[Exercise task]: Copy word for word the rows below, starting at the line that contains "Document page, 1500x1125 pixels." and ending at the line that contains "picture [845, 857, 993, 980]", with both of those lines included.

## Start Provided records

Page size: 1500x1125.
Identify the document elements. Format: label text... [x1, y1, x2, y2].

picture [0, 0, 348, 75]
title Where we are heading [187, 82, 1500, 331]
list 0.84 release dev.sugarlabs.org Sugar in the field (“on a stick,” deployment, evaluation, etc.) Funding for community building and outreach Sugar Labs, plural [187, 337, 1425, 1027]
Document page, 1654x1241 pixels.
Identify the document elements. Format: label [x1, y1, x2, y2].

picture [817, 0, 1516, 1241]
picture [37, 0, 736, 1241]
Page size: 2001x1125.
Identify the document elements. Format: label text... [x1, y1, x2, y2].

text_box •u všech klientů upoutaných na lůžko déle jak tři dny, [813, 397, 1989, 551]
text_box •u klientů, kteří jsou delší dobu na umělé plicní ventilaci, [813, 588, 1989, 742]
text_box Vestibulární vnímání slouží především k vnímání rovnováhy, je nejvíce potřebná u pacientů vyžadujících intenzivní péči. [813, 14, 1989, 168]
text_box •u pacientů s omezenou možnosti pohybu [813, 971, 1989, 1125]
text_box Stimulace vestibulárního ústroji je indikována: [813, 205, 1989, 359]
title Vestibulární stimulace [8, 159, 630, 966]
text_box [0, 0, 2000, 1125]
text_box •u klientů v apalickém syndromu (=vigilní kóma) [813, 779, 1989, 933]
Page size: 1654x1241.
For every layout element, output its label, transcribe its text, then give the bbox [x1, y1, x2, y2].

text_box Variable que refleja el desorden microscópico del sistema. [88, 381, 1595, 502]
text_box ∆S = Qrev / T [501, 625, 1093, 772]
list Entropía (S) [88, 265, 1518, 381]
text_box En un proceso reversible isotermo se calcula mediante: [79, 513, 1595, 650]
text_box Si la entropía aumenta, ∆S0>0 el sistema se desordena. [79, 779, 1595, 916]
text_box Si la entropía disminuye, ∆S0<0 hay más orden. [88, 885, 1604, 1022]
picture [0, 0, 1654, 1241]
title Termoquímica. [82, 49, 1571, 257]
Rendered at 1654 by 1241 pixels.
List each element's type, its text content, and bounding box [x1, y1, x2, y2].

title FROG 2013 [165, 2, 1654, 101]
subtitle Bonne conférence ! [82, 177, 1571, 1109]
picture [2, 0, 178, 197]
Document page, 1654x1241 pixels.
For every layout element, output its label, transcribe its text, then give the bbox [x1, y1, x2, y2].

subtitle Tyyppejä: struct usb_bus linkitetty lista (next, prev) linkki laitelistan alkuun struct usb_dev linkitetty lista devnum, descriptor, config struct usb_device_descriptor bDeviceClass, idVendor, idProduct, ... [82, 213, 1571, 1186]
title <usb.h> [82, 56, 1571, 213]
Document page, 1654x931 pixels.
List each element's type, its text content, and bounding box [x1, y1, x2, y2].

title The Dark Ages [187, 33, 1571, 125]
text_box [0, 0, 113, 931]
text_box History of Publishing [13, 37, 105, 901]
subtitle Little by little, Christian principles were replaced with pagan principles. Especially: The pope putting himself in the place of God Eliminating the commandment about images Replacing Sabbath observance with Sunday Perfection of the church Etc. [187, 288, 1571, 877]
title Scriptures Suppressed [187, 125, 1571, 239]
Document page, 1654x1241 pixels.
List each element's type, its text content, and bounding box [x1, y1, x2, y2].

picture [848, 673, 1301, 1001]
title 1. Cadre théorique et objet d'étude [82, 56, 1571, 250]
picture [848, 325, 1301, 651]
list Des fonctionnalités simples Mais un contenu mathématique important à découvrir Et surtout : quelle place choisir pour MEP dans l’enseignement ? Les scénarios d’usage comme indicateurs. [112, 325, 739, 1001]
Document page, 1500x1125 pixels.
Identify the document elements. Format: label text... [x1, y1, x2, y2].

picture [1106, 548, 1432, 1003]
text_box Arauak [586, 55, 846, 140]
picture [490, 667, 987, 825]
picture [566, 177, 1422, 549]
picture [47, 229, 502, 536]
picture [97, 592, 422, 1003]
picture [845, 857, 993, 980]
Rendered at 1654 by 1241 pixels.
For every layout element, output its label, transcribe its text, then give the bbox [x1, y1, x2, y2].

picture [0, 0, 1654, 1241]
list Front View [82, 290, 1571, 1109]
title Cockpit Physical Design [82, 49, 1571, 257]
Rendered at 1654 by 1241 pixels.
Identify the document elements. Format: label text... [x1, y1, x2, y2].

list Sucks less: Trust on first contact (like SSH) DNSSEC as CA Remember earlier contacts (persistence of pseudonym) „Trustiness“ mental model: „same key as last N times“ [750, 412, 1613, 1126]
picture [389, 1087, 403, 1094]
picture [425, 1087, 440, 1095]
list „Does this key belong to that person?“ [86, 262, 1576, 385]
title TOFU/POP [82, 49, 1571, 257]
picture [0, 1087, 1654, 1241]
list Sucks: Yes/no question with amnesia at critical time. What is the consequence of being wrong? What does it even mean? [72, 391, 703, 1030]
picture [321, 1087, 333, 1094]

## End Provided records

[Task answer]:
Document page, 1500x1125 pixels.
Identify the document elements. Format: label text... [x1, y1, x2, y2].

picture [1106, 548, 1432, 1003]
text_box Arauak [586, 55, 846, 140]
picture [490, 667, 987, 825]
picture [566, 177, 1422, 549]
picture [47, 229, 502, 536]
picture [97, 592, 422, 1003]
picture [845, 857, 993, 980]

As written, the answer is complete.